- **Your instructions**
Extract every line of the records that contains the string "ヤールは", treating uppercase and lowercase as distinct.

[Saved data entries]

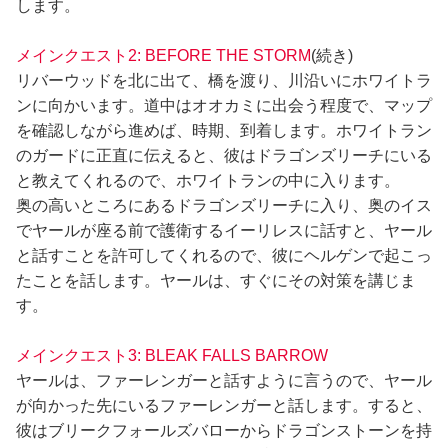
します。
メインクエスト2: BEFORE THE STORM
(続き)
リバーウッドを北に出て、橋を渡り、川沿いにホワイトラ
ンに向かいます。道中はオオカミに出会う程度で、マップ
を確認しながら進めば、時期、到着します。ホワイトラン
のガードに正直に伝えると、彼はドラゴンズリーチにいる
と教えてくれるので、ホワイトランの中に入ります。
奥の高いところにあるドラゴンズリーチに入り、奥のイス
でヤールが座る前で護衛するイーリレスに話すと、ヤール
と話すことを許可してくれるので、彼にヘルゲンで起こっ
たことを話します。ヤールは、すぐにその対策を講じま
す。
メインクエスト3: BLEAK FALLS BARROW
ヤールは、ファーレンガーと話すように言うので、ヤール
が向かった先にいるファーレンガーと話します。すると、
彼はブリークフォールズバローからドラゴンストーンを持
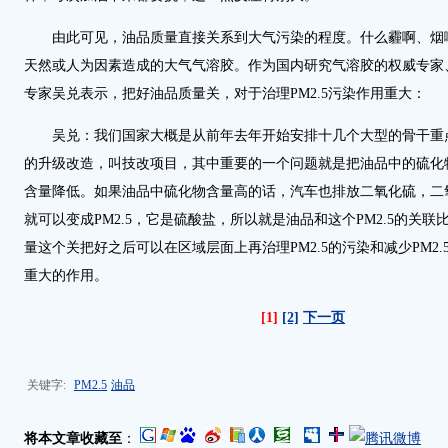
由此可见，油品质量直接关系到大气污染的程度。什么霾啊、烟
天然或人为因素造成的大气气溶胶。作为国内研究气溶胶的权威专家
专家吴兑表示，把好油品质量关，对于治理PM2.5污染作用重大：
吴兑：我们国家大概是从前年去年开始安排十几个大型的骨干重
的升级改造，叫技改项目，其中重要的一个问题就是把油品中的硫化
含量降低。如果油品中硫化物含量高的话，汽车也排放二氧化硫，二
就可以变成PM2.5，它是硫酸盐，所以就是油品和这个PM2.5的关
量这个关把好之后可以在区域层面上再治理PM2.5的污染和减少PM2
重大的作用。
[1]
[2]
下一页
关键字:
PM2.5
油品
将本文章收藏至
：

--

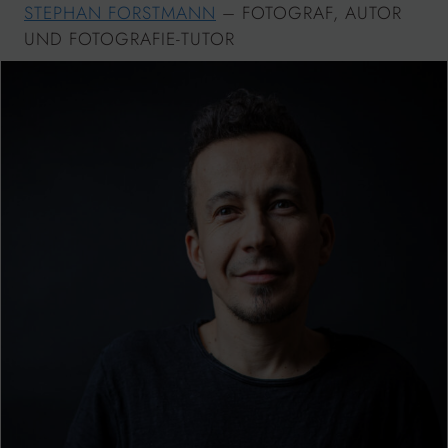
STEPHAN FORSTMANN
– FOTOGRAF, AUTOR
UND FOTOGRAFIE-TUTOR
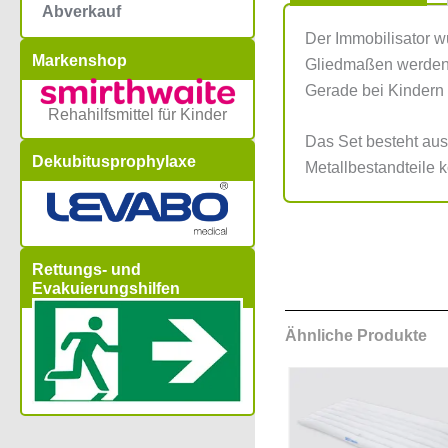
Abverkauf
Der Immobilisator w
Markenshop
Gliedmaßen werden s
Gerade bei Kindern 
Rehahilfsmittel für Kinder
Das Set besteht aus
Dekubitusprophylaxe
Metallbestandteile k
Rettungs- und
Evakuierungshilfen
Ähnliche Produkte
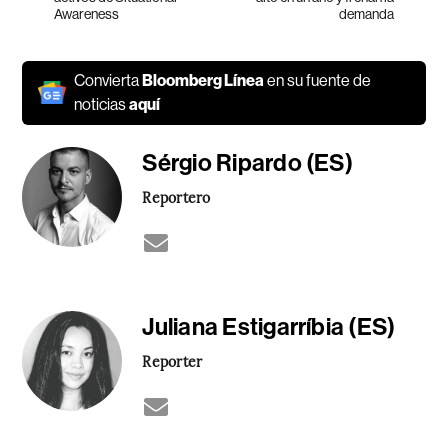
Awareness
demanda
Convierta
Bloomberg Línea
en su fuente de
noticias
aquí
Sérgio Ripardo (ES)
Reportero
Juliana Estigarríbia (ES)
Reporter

- **Written response**
たことを話します。ヤールは、すぐにその対策を講じま
ヤールは、ファーレンガーと話すように言うので、ヤール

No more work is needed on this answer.